-- Do this --
Quote every line of the records below verbatim, from the first line to the last.

+++ Records for processing +++

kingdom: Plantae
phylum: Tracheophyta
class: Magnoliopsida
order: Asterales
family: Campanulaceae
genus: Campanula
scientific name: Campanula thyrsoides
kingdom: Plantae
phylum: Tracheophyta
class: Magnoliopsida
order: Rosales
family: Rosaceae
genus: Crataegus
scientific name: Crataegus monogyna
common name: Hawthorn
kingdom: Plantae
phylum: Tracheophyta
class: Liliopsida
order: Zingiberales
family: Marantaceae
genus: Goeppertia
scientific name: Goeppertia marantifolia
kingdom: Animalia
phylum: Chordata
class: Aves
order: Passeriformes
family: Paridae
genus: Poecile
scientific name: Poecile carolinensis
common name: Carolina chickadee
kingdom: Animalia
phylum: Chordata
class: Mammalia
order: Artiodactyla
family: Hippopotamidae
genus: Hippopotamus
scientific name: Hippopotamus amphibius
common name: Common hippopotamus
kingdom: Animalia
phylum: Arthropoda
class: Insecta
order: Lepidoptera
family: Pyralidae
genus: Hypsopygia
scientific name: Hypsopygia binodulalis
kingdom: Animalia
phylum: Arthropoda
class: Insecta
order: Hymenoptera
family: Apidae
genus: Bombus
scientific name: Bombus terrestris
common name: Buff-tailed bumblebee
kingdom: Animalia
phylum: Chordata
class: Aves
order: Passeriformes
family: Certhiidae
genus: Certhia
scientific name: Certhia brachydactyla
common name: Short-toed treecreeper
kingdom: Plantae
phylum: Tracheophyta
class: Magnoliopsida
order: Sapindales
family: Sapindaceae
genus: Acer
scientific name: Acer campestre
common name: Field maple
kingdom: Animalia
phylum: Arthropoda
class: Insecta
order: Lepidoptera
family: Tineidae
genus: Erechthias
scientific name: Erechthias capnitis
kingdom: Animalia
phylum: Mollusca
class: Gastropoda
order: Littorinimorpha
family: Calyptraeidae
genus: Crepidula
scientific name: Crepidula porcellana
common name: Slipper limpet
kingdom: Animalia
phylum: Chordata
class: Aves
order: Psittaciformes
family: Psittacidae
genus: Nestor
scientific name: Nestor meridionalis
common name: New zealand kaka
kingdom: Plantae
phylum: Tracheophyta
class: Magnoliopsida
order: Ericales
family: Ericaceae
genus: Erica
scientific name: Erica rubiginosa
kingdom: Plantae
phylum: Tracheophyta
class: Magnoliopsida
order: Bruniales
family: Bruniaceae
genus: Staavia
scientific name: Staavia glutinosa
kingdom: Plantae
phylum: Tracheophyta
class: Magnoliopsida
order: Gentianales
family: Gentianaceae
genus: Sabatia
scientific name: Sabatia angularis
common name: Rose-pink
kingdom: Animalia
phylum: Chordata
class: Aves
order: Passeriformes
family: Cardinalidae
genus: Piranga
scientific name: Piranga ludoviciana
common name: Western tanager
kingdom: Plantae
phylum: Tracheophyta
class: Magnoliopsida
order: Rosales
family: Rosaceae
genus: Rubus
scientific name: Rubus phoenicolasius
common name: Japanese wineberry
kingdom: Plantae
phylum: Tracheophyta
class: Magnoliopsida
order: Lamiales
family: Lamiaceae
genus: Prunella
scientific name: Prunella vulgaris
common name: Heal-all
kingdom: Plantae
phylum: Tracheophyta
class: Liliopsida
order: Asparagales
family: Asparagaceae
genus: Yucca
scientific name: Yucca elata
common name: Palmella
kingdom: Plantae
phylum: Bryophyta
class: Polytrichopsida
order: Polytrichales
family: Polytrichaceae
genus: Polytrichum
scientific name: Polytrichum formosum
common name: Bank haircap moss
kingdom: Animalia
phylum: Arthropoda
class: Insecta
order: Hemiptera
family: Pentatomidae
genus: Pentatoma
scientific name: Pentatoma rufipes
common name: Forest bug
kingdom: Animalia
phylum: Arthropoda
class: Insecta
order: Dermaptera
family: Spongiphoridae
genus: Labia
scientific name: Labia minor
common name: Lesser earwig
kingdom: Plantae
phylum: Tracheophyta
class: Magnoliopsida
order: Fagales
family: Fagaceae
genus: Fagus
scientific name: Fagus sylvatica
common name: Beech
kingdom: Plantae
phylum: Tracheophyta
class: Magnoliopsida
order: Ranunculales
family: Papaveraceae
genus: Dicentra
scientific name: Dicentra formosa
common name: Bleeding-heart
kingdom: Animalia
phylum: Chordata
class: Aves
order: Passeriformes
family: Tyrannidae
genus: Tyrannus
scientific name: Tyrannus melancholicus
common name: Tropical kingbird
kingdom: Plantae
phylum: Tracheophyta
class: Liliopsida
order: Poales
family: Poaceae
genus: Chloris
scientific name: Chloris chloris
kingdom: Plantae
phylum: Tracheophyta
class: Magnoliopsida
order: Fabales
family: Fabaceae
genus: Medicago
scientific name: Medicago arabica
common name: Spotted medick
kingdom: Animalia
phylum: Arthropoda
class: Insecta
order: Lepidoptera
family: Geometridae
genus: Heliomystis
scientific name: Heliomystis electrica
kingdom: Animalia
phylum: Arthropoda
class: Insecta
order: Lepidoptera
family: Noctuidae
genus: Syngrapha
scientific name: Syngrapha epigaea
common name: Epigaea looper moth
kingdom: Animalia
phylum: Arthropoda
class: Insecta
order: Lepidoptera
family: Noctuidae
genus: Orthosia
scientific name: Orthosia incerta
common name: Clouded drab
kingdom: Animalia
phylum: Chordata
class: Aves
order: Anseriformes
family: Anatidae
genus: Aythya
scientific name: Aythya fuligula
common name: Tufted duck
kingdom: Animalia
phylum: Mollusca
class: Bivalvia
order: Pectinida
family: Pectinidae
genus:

+++

-- Full response --
kingdom: Plantae
phylum: Tracheophyta
class: Magnoliopsida
order: Asterales
family: Campanulaceae
genus: Campanula
scientific name: Campanula thyrsoides
kingdom: Plantae
phylum: Tracheophyta
class: Magnoliopsida
order: Rosales
family: Rosaceae
genus: Crataegus
scientific name: Crataegus monogyna
common name: Hawthorn
kingdom: Plantae
phylum: Tracheophyta
class: Liliopsida
order: Zingiberales
family: Marantaceae
genus: Goeppertia
scientific name: Goeppertia marantifolia
kingdom: Animalia
phylum: Chordata
class: Aves
order: Passeriformes
family: Paridae
genus: Poecile
scientific name: Poecile carolinensis
common name: Carolina chickadee
kingdom: Animalia
phylum: Chordata
class: Mammalia
order: Artiodactyla
family: Hippopotamidae
genus: Hippopotamus
scientific name: Hippopotamus amphibius
common name: Common hippopotamus
kingdom: Animalia
phylum: Arthropoda
class: Insecta
order: Lepidoptera
family: Pyralidae
genus: Hypsopygia
scientific name: Hypsopygia binodulalis
kingdom: Animalia
phylum: Arthropoda
class: Insecta
order: Hymenoptera
family: Apidae
genus: Bombus
scientific name: Bombus terrestris
common name: Buff-tailed bumblebee
kingdom: Animalia
phylum: Chordata
class: Aves
order: Passeriformes
family: Certhiidae
genus: Certhia
scientific name: Certhia brachydactyla
common name: Short-toed treecreeper
kingdom: Plantae
phylum: Tracheophyta
class: Magnoliopsida
order: Sapindales
family: Sapindaceae
genus: Acer
scientific name: Acer campestre
common name: Field maple
kingdom: Animalia
phylum: Arthropoda
class: Insecta
order: Lepidoptera
family: Tineidae
genus: Erechthias
scientific name: Erechthias capnitis
kingdom: Animalia
phylum: Mollusca
class: Gastropoda
order: Littorinimorpha
family: Calyptraeidae
genus: Crepidula
scientific name: Crepidula porcellana
common name: Slipper limpet
kingdom: Animalia
phylum: Chordata
class: Aves
order: Psittaciformes
family: Psittacidae
genus: Nestor
scientific name: Nestor meridionalis
common name: New zealand kaka
kingdom: Plantae
phylum: Tracheophyta
class: Magnoliopsida
order: Ericales
family: Ericaceae
genus: Erica
scientific name: Erica rubiginosa
kingdom: Plantae
phylum: Tracheophyta
class: Magnoliopsida
order: Bruniales
family: Bruniaceae
genus: Staavia
scientific name: Staavia glutinosa
kingdom: Plantae
phylum: Tracheophyta
class: Magnoliopsida
order: Gentianales
family: Gentianaceae
genus: Sabatia
scientific name: Sabatia angularis
common name: Rose-pink
kingdom: Animalia
phylum: Chordata
class: Aves
order: Passeriformes
family: Cardinalidae
genus: Piranga
scientific name: Piranga ludoviciana
common name: Western tanager
kingdom: Plantae
phylum: Tracheophyta
class: Magnoliopsida
order: Rosales
family: Rosaceae
genus: Rubus
scientific name: Rubus phoenicolasius
common name: Japanese wineberry
kingdom: Plantae
phylum: Tracheophyta
class: Magnoliopsida
order: Lamiales
family: Lamiaceae
genus: Prunella
scientific name: Prunella vulgaris
common name: Heal-all
kingdom: Plantae
phylum: Tracheophyta
class: Liliopsida
order: Asparagales
family: Asparagaceae
genus: Yucca
scientific name: Yucca elata
common name: Palmella
kingdom: Plantae
phylum: Bryophyta
class: Polytrichopsida
order: Polytrichales
family: Polytrichaceae
genus: Polytrichum
scientific name: Polytrichum formosum
common name: Bank haircap moss
kingdom: Animalia
phylum: Arthropoda
class: Insecta
order: Hemiptera
family: Pentatomidae
genus: Pentatoma
scientific name: Pentatoma rufipes
common name: Forest bug
kingdom: Animalia
phylum: Arthropoda
class: Insecta
order: Dermaptera
family: Spongiphoridae
genus: Labia
scientific name: Labia minor
common name: Lesser earwig
kingdom: Plantae
phylum: Tracheophyta
class: Magnoliopsida
order: Fagales
family: Fagaceae
genus: Fagus
scientific name: Fagus sylvatica
common name: Beech
kingdom: Plantae
phylum: Tracheophyta
class: Magnoliopsida
order: Ranunculales
family: Papaveraceae
genus: Dicentra
scientific name: Dicentra formosa
common name: Bleeding-heart
kingdom: Animalia
phylum: Chordata
class: Aves
order: Passeriformes
family: Tyrannidae
genus: Tyrannus
scientific name: Tyrannus melancholicus
common name: Tropical kingbird
kingdom: Plantae
phylum: Tracheophyta
class: Liliopsida
order: Poales
family: Poaceae
genus: Chloris
scientific name: Chloris chloris
kingdom: Plantae
phylum: Tracheophyta
class: Magnoliopsida
order: Fabales
family: Fabaceae
genus: Medicago
scientific name: Medicago arabica
common name: Spotted medick
kingdom: Animalia
phylum: Arthropoda
class: Insecta
order: Lepidoptera
family: Geometridae
genus: Heliomystis
scientific name: Heliomystis electrica
kingdom: Animalia
phylum: Arthropoda
class: Insecta
order: Lepidoptera
family: Noctuidae
genus: Syngrapha
scientific name: Syngrapha epigaea
common name: Epigaea looper moth
kingdom: Animalia
phylum: Arthropoda
class: Insecta
order: Lepidoptera
family: Noctuidae
genus: Orthosia
scientific name: Orthosia incerta
common name: Clouded drab
kingdom: Animalia
phylum: Chordata
class: Aves
order: Anseriformes
family: Anatidae
genus: Aythya
scientific name: Aythya fuligula
common name: Tufted duck
kingdom: Animalia
phylum: Mollusca
class: Bivalvia
order: Pectinida
family: Pectinidae
genus:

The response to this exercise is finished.